WORK REQUEST -> Convert the listing, starting with the line containing "Schema: each photo" and going on through the line containing "0.010897, 0.576657, 0.017890]]", into a two-column CSV with the columns instruction and response, one row per instruction. Put its text and its answer each in a single quoted field with line breaks replaced by spaces, and leave the pictures out.

THE DATA ->
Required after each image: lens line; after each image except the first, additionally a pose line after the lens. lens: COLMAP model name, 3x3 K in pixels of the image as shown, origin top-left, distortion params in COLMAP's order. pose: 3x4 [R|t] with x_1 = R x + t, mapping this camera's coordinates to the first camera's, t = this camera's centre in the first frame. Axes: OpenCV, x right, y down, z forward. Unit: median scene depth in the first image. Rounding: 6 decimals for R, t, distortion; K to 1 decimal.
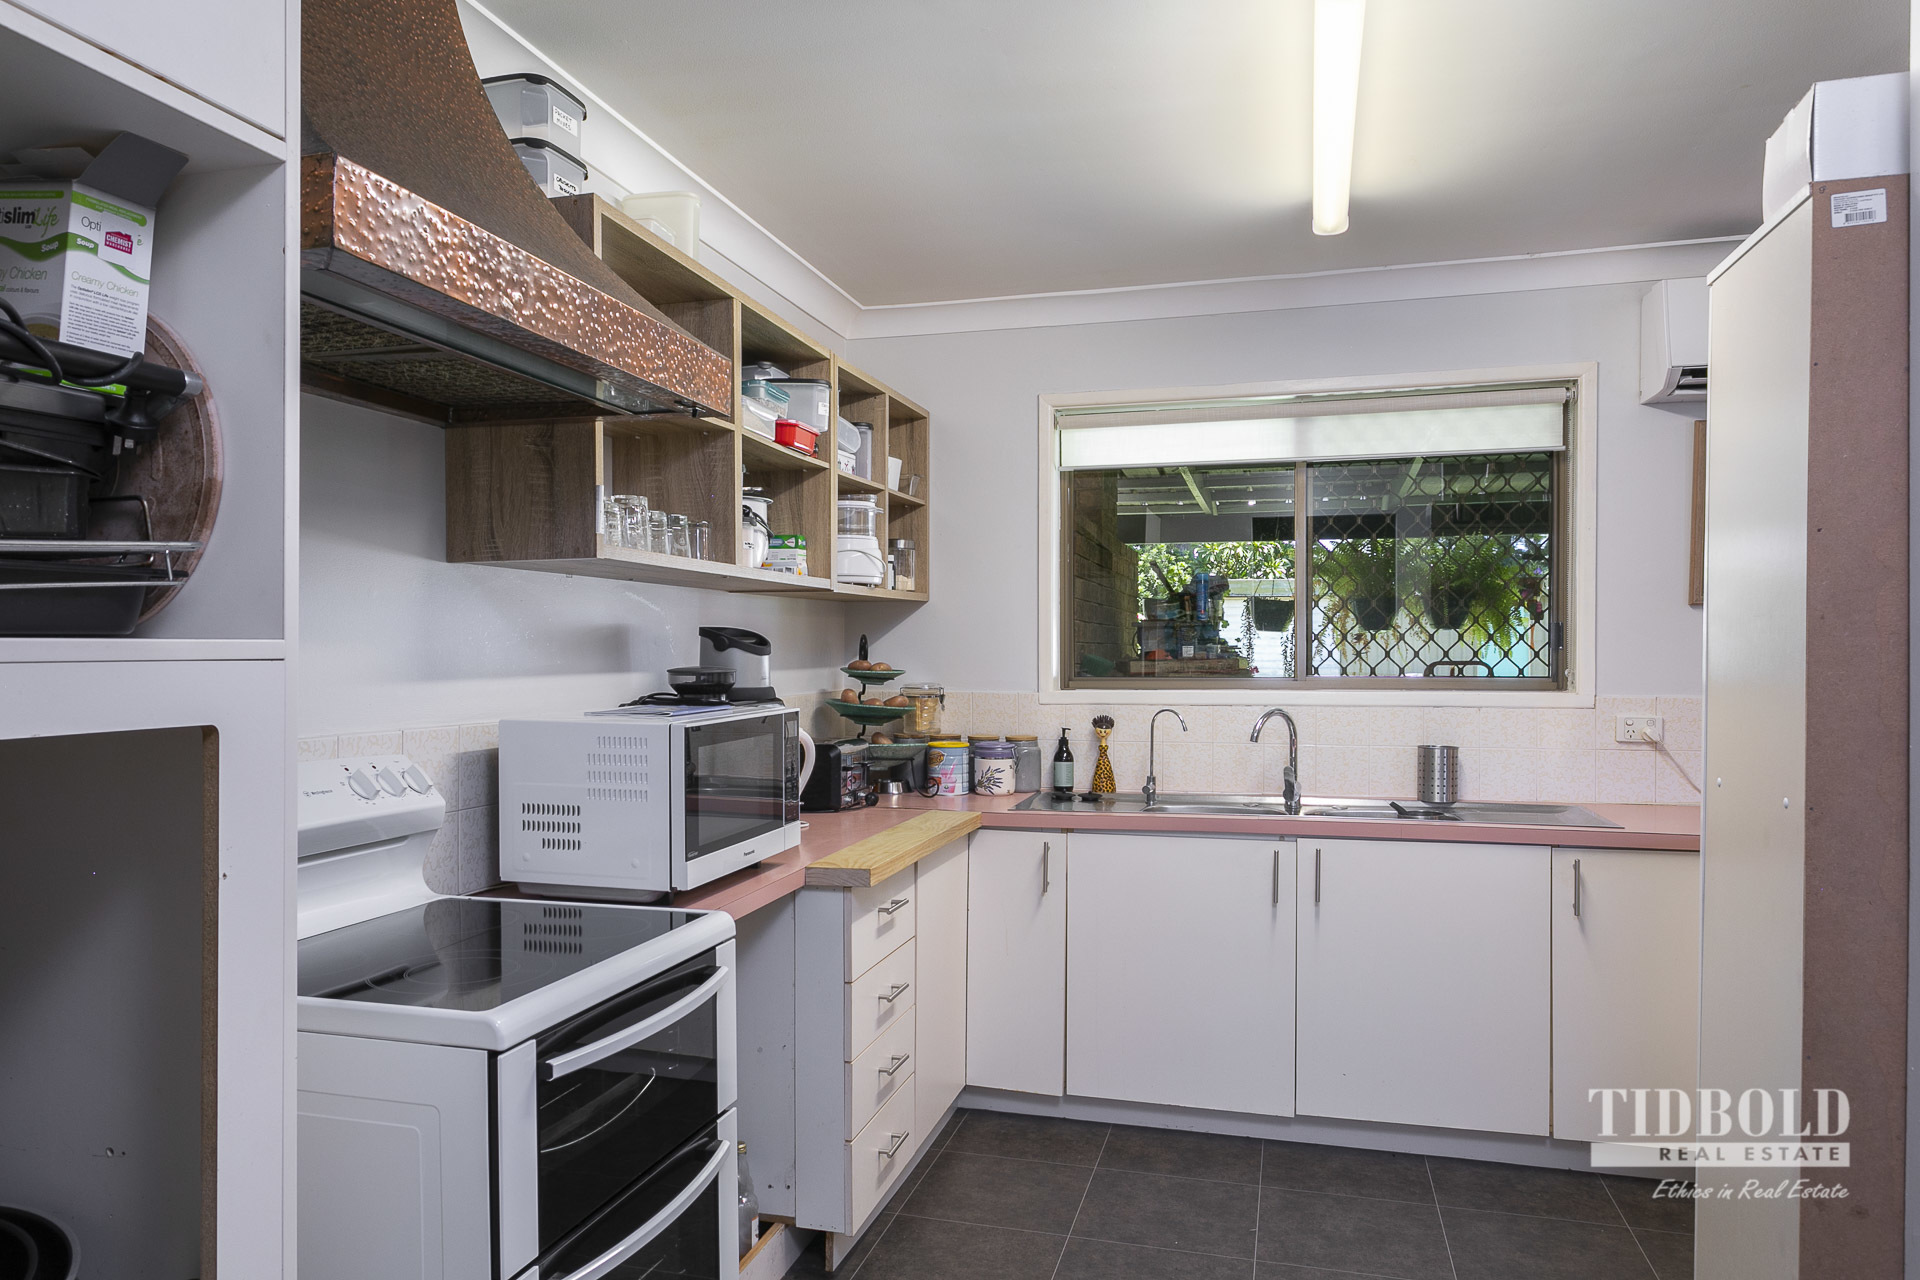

==

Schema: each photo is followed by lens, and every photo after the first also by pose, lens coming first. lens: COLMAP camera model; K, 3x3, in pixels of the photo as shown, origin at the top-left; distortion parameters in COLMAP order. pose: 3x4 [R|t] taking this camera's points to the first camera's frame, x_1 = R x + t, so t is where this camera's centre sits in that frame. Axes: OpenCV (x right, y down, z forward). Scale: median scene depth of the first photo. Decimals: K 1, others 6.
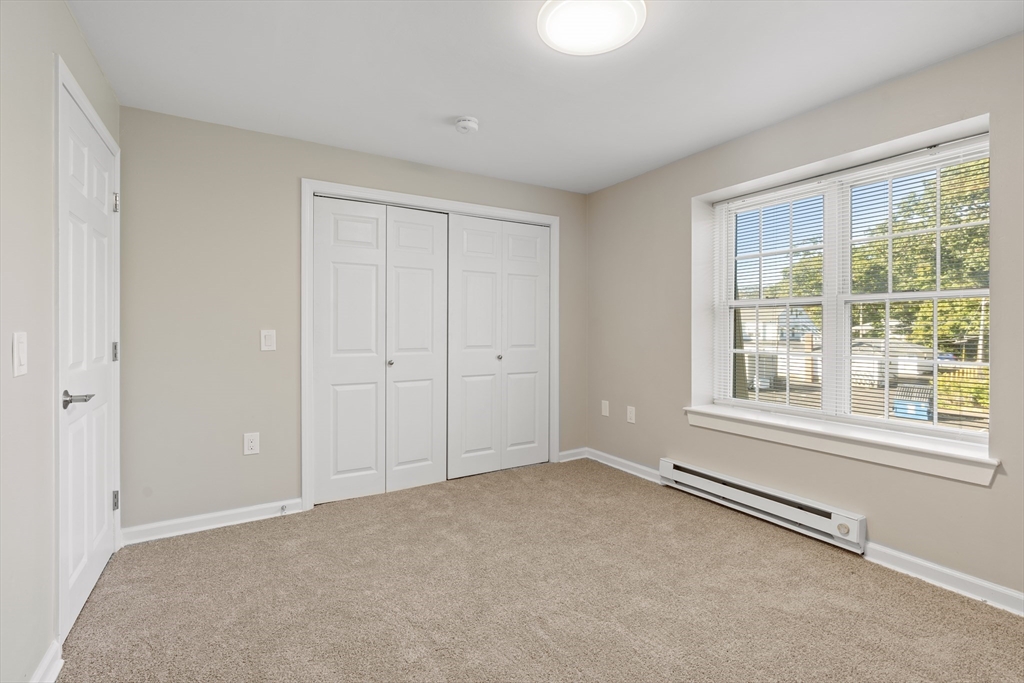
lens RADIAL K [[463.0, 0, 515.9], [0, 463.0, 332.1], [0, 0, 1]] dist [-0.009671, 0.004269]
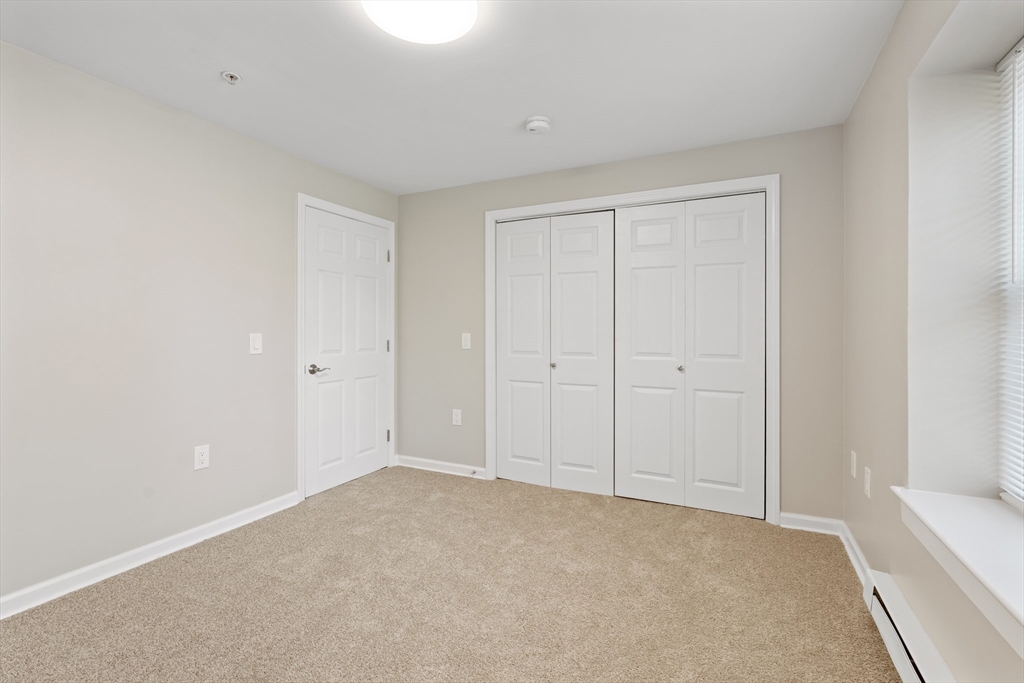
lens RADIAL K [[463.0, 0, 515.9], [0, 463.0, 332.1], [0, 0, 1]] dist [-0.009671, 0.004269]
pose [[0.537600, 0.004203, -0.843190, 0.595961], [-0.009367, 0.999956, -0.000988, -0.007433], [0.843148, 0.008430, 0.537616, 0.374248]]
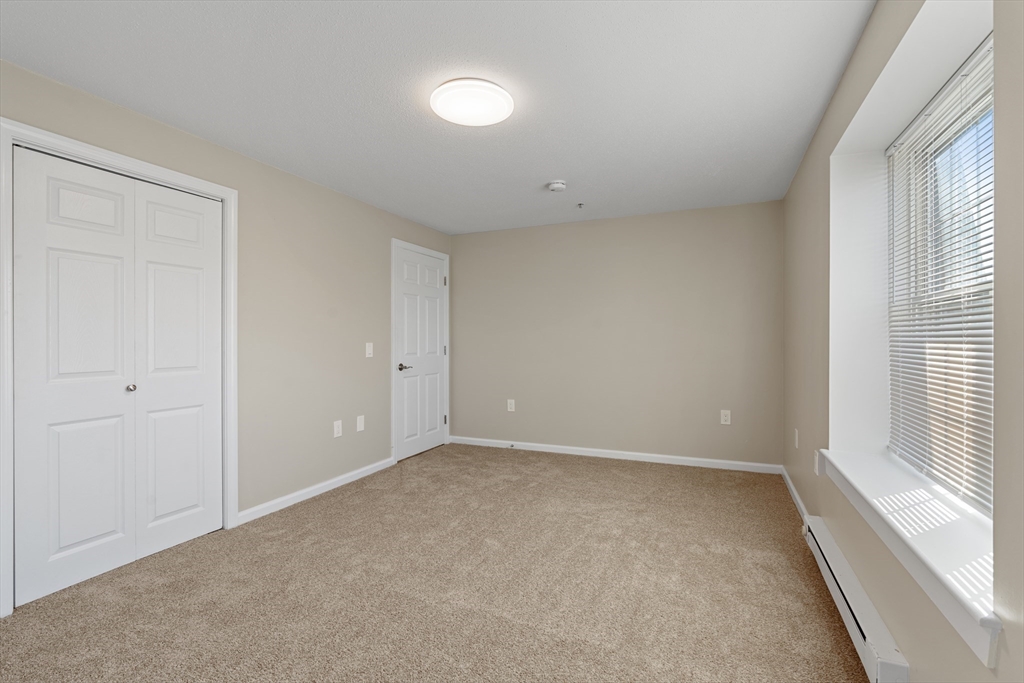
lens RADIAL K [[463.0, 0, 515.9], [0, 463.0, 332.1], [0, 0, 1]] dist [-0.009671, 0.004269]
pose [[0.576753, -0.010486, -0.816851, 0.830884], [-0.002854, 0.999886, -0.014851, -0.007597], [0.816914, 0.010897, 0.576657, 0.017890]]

---

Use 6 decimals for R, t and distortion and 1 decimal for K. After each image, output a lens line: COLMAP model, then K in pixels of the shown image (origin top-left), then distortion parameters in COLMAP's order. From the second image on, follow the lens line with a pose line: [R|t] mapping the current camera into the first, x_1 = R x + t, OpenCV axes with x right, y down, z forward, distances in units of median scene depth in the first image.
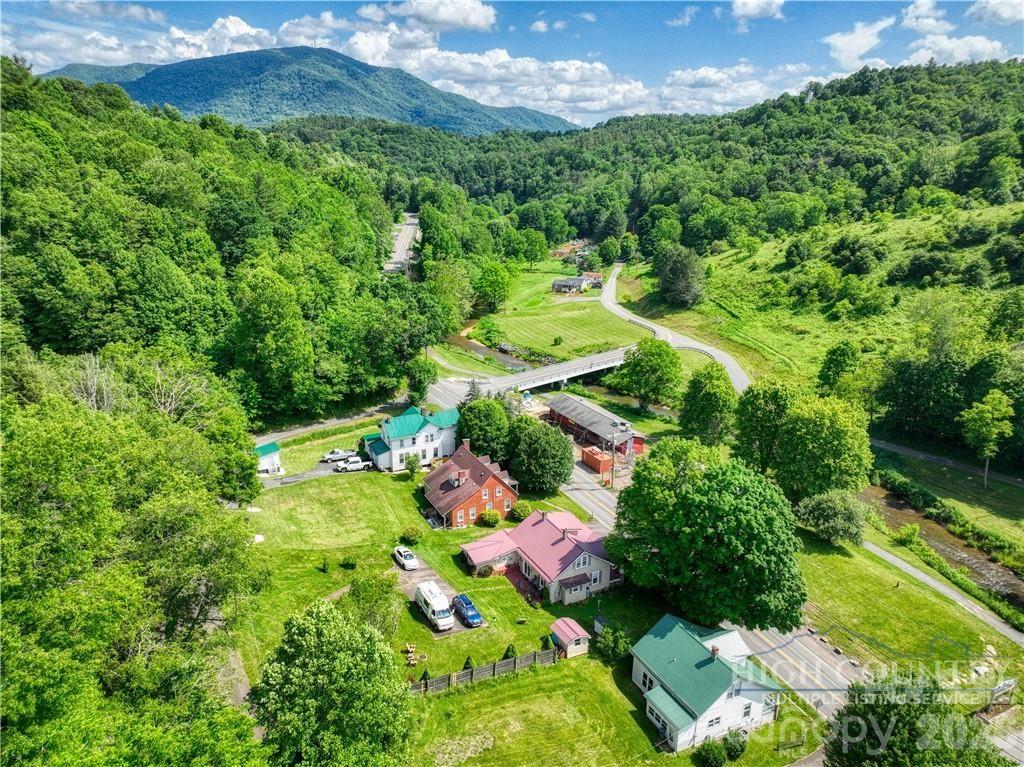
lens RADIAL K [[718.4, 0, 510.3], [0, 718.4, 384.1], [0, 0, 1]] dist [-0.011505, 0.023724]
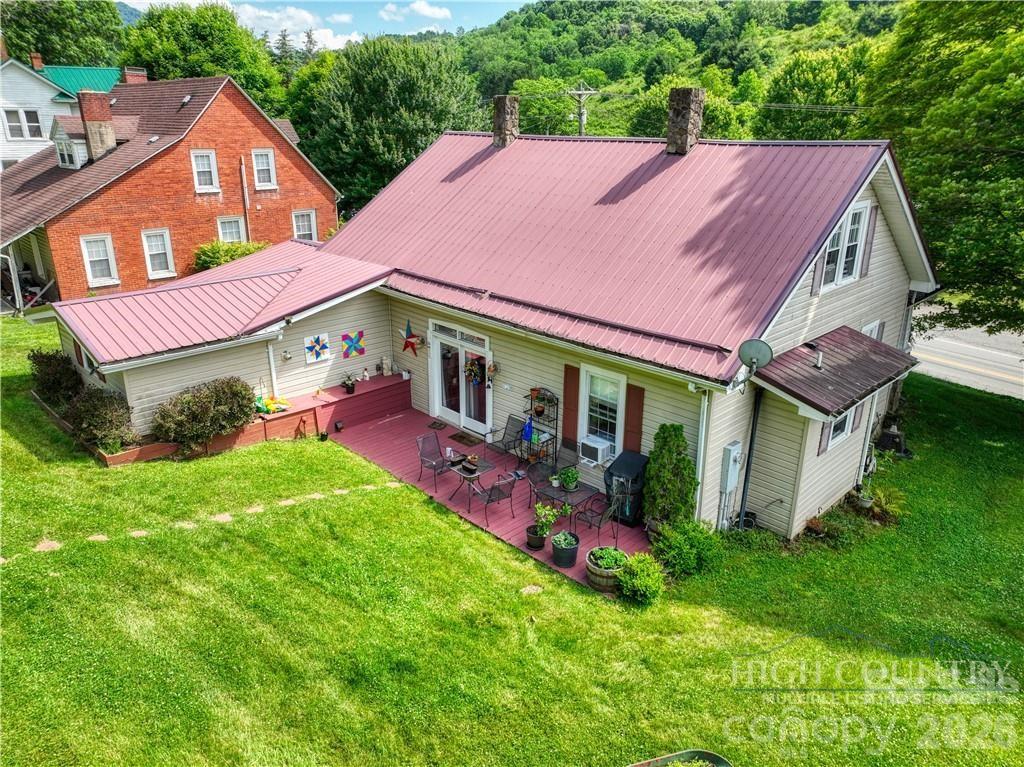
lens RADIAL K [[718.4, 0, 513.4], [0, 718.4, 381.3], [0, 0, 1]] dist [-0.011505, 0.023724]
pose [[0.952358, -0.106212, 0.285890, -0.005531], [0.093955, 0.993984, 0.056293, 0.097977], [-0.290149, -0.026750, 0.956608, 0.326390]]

RESPONSE ->
instruction,response
"Schema: each photo is followed by lens, and every photo after the first also by pose, lens coming first. lens: COLMAP camera model; K, 3x3, in pixels of the photo as shown, origin at the top-left; distortion parameters in COLMAP order. pose: 3x4 [R|t] taking this camera's points to the first camera's frame, x_1 = R x + t, so t is where this camera's centre sits in that frame. Axes: OpenCV (x right, y down, z forward). Scale: median scene depth of the first photo. Decimals: K 1, others 6.","lens RADIAL K [[463.0, 0, 515.9], [0, 463.0, 332.1], [0, 0, 1]] dist [-0.009671, 0.004269] lens RADIAL K [[463.0, 0, 515.9], [0, 463.0, 332.1], [0, 0, 1]] dist [-0.009671, 0.004269] pose [[0.537600, 0.004203, -0.843190, 0.595961], [-0.009367, 0.999956, -0.000988, -0.007433], [0.843148, 0.008430, 0.537616, 0.374248]] lens RADIAL K [[463.0, 0, 515.9], [0, 463.0, 332.1], [0, 0, 1]] dist [-0.009671, 0.004269] pose [[0.576753, -0.010486, -0.816851, 0.830884], [-0.002854, 0.999886, -0.014851, -0.007597], [0.816914, 0.010897, 0.576657, 0.017890]]"